• **Problem statement**
Extract the text lines from every entry and reproduce each one verbatim, keeping the original order, wording, and characters.

Data records
········

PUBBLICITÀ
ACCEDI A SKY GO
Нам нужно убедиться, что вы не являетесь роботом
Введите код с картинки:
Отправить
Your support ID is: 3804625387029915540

········

• **Result of this task**
PUBBLICITÀ
ACCEDI A SKY GO
Нам нужно убедиться, что вы не являетесь роботом
Введите код с картинки:
Отправить
Your support ID is: 3804625387029915540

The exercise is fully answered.